In the light of this recent decision, this might be a helpful advice. Applications in numerous arbitrations will certainly follow.
For the funders, the worse part of this is that I can’t possibly think of a reasonable argument to refuse such disclosure. This is indeed the final argument for the ‘full-disclosure-wingers’ in international commercial and investment arbitration.
Moreover, if funders are better off with this award/court decision and if, through this means, they are entitled to recover the uplift from the losing party, why not make this reasoning extensible for other purposes? Indeed, ‘ubi commoda, ibi incommoda’ — who benefits from a legal regime must also endure the downside of it. I am obviously thinking about the liability of funders for the costs of arbitration when their funded parties lose their cases and are ordered to pay the costs therefrom.
Thus, third party funders now have a double-edged sword in their hands.
9. Finally, the above-mentioned considerations have been premised on the typical cases of funding sought by claimants.

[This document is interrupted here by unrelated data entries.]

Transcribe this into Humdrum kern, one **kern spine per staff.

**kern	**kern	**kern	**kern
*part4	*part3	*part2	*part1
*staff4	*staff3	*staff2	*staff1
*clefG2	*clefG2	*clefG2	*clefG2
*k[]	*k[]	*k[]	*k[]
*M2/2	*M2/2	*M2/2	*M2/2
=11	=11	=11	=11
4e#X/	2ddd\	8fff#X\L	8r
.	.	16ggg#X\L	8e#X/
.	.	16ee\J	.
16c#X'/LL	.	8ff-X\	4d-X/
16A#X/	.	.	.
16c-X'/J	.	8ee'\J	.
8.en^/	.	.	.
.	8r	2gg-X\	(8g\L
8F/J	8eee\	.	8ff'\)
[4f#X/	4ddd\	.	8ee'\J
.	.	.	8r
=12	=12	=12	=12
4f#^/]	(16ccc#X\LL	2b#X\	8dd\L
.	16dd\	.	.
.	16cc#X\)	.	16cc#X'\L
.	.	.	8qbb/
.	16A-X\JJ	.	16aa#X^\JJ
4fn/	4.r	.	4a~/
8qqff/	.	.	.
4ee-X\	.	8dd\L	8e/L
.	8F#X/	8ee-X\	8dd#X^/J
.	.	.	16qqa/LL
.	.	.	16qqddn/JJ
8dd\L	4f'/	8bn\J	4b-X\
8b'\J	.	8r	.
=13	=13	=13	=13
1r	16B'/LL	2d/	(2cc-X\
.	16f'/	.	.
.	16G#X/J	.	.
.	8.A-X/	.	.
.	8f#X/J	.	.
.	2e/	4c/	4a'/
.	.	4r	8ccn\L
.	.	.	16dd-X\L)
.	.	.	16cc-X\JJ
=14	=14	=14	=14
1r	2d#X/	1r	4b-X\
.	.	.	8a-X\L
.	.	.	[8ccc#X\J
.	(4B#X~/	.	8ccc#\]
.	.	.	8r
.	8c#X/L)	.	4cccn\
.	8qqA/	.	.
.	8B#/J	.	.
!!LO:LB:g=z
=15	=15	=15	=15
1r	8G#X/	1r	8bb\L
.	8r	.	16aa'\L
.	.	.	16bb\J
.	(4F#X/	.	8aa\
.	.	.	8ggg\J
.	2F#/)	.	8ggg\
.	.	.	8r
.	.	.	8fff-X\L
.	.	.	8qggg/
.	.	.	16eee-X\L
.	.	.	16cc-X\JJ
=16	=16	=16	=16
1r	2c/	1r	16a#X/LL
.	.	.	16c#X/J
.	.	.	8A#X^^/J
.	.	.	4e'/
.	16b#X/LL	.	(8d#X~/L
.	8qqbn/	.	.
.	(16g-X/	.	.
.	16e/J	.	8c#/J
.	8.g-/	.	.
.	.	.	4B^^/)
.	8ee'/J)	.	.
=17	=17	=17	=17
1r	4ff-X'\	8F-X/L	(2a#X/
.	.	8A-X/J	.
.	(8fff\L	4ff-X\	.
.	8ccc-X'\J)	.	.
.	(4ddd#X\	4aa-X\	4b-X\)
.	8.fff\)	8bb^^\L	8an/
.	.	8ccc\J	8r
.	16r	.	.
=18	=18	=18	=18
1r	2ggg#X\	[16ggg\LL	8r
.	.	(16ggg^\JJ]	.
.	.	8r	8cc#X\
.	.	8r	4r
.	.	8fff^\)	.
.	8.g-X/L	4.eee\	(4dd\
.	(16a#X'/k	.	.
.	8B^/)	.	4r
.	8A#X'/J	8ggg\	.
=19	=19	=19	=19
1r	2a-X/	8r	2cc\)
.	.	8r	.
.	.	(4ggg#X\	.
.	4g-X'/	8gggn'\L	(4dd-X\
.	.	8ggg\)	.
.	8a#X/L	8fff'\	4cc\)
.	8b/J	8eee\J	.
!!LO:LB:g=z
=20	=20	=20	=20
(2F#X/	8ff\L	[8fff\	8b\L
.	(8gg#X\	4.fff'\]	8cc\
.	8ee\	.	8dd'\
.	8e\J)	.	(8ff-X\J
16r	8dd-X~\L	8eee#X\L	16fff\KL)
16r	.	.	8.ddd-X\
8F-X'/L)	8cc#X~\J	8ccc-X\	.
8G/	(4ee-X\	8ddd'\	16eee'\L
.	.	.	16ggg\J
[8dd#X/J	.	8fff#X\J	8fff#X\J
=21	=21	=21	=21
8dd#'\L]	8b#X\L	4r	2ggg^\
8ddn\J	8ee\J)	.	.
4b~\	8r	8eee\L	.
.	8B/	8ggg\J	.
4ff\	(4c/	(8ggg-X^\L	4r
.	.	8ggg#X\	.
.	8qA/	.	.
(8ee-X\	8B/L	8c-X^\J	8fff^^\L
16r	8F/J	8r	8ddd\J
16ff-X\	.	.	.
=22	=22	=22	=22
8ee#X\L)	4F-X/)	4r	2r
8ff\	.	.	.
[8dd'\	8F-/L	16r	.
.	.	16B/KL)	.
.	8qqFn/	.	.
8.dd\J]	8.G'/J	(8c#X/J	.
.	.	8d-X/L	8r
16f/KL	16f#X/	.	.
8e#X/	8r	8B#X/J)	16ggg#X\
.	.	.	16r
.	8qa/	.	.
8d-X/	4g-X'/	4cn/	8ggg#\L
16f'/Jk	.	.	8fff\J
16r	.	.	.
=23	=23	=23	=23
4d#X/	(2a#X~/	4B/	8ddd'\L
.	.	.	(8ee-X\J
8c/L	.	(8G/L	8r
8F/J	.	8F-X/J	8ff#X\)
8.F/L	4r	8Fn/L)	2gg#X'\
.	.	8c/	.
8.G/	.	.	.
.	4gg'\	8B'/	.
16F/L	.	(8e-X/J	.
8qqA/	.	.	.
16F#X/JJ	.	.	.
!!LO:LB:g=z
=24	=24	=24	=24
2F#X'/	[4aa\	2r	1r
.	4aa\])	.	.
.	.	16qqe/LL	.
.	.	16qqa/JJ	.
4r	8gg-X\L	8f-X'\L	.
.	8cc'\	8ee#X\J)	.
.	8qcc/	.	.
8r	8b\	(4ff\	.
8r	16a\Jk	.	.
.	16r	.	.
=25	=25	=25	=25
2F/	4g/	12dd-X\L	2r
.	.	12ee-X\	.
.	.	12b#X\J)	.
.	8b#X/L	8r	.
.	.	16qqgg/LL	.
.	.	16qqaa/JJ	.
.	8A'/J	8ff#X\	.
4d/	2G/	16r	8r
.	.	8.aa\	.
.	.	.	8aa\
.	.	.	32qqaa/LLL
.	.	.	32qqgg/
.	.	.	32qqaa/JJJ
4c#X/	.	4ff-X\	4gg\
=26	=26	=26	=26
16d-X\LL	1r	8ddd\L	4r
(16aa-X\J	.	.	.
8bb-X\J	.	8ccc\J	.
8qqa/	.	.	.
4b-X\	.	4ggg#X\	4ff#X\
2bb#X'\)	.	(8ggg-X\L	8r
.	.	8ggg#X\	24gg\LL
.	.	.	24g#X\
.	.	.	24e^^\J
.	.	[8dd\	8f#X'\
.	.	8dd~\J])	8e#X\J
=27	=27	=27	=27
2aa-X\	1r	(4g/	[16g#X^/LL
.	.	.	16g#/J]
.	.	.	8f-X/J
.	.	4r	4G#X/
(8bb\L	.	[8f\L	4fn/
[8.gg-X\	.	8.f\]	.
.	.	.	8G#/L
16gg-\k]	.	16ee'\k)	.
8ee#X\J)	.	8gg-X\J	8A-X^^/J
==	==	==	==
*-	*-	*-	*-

However, there is still room for certain types of contingent fees for respondents’ counsel (and therefore, for funders who might fund these arrangements).
10. It is true that the arbitrator’s award on costs (and the court judge’s decision upholding such award) was driven mainly on considerations of the Respondent’s “reprehensible” conduct prior to the initiation of the arbitration. Whether or not such conduct was in fact “reprehensible” is a question that likely relates to the merits of the dispute, but in any case it should not have been used in a fashion that resonates to a punishment rather than a true compensation for actual damage suffered by the claimant, or costs actually incurred by it.